I found a recipe online titled Fried Kale and Quinoa (Vegan and Primal). Vegan and primal?? I get the vegan part, but I’m not so sure about primal. What in the world does that mean? I certainly felt primal. I’m sure I looked primal too, as potato chip crumbs landed on my shirt and fell to the kitchen floor. Luckily, Paisley waits at my feet for such crumbs and thus buys me time on sweeping.

As badly as I’d love to cook something with PRIMAL in its title, I knew better than to make quinoa. Jamie hates it. He says it gives him indigestion. He also says there is a “texture issue.” In addition, it’s hard to eat something that is spelled funny. He’s making excuses.

In the end, I cooked down the kale in some organic vegetable broth. I added some salt, pepper and found some champagne vinegar, also a Christmas recipe leftover, that I sprinkled in at the last minute. Success.

While the kale simmered, I began the hash browns. I’d never cooked them solo before, so I followed the directions on the bag. I heated some oil in the skillet, dumped them in and waited. And waited. And waited some more.

Something wasn’t quite right. Add oil? I pushed the hash browns to one side of the pan and reached up into the cabinet over the stovetop for the oil. As I got my hand around the bottle, it slipped right through my hands. Somehow, in trying to catch it, I tossed it over my shoulder. Like a well-pitched softball, it sailed through the kitchen door and into the foyer, hitting the door jamb and popping its lid off on the way down. Cooking oil was slung all over the kitchen door and foyer wall in a pattern reminiscent of Jackson Pollock. I stood amazed as the oil bounced one last time and began to puddle on the wooden parquet flooring of the foyer. The oil spill and subsequent cleanup effort (How do you get cooking oil out of grasscloth?) were the reasons I had another Jack and ginger.

Supper was a relative success. We ate together at the table. Even though Jack mostly smeared his kale around on his plate, there were few leftovers. Conversation consisted of daily routines, basketball, what fresh hell the weekend schedule will bring and a middle-school boy’s expectations for an upcoming school dance. (Side note: Expectations are high. Disappointment is sure to follow.)
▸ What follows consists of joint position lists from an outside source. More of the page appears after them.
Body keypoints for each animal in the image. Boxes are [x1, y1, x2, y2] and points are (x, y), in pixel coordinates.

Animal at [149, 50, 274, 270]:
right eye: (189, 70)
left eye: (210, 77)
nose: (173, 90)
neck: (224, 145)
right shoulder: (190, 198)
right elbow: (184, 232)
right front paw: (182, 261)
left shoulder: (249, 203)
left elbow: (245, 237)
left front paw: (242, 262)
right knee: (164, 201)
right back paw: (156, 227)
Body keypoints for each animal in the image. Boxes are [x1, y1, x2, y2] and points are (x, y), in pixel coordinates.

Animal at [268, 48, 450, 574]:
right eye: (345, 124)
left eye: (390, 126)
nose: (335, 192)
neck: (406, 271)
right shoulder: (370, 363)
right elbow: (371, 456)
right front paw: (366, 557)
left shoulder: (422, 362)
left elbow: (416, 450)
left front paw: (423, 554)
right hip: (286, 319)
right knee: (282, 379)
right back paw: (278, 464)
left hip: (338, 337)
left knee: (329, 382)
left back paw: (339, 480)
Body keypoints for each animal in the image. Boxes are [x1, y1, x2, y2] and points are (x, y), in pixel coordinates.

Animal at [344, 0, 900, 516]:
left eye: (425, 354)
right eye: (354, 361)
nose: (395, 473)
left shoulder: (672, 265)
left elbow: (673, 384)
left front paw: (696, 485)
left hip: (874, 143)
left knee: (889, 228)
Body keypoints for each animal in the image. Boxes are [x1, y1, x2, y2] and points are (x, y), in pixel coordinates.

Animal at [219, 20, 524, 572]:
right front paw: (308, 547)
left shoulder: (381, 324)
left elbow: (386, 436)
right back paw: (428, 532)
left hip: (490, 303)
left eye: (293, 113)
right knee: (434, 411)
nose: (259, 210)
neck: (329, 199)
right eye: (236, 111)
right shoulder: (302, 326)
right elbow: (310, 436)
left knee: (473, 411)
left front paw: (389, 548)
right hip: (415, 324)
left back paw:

Near the end of supper, Ginny called. Long ago, Ginny and I decided to each “claim” a parent that would be our primary responsibility. Ginny laid claim to Mama, because they are of like temperament. Plus, Mama tends to listen to Ginny more than she will me. Ginny says it’s because she’s not bossy and I am. Whatever. Gin was calling to ask me to call Dad and see if I could “fix” him, “He is your responsibility and he is making Mama crazy.”

Daddy has a love-hate relationship of epic proportion with modern technology. He was trying to use Google from his doo-da (iPad) and order something from Amazon. It wouldn’t work. The Google images were confusing. Amazon was clearly engaged in a conspiracy to get Dad to order something he didn’t want. “Why does it keep asking me for my number? What’s this stupid thing talking about?” I reassured him that I could handle both the Googling and the Amazon ordering. Crisis averted.

Once off the phone and back at the kitchen table, Colin asked what it was all about. I explained. “So, are Jack and I supposed to claim one of y ’all, too?” he asked. “I guess so,” I said, “Although Ginny and I are really just teasing.” He was quiet for a while and supper continued. A little later, Colin put his arm around his Daddy’s shoulder, looked at Jack and said, “Ok, but just in case, I call dibs on Dad.”

Jack’s default, whether he likes it or not? Also me.